# What this exercise asks:
(a) Can you restate the forum thread's paragraph beginning "Suspend2 for 2.6.18 requires" in one shorter sentence that keeps its main facts?
(b) Which usernames appear as post headers in the forum thread?

# Excerpt:
┌──
Mine does that too.. (Satellite A70)

----------

## badgers

sorry, I am trying to get suspend2 setup

what command do you issue to suspend to ram (S3 state)?

----------

## Zarhan

For me, downgrading to 2.6.16 kernel helped - with several different computers.

Haven't tested kernel 2.6.18 yet.

----------

## Zarhan

Mmm, 2.6.18 does not work for me either. I wonder what's broken in there.

----------

## Cottonee

Suspend2 for 2.6.18 requires hibernate-script version 1.93 to work. You better check the script and make sure you get the right version. This might help.   :Wink: 

----------

## Zarhan

Not interested in suspend to disk - just suspend to RAM (S3).

----------

## Cottonee

I think you can use hibernate-script for both suspend to disk and ram. Anyways, I think it might be a bug on this suspend-core itself because, there are a few people already have similar problem. Why don't you try it out with kernel 2.6.16 & 2.6.18 and hibernate-script. Just remember to use script v.19.3 for kernel 2.6.18 and maybe try script v.1.12 with kernel 2.6.16.
└──
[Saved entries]
┌──
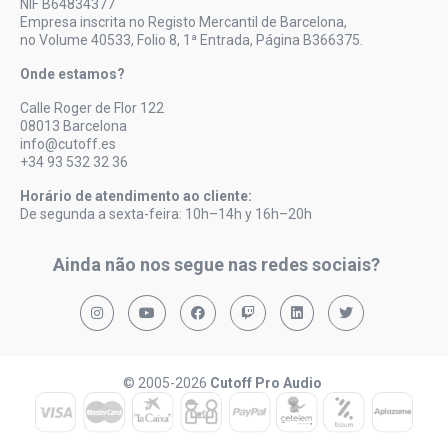
NIF B64834377
Empresa inscrita no Registo Mercantil de Barcelona,
no Volume 40533, Folio 8, 1ª Entrada, Página B366375.
Onde estamos?
Calle Roger de Flor 122
08013 Barcelona
info@cutoff.es
+34 93 532 32 36
Horário de atendimento ao cliente:
De segunda a sexta-feira: 10h–14h y 16h–20h
Ainda não nos segue nas redes sociais?
© 2005-2026
Cutoff Pro Audio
└──
# Answers for the exercise:
(a) Suspend2 on kernel 2.6.18 needs hibernate-script version 1.93, so check that you have the right script version.

(b) badgers, Zarhan, Cottonee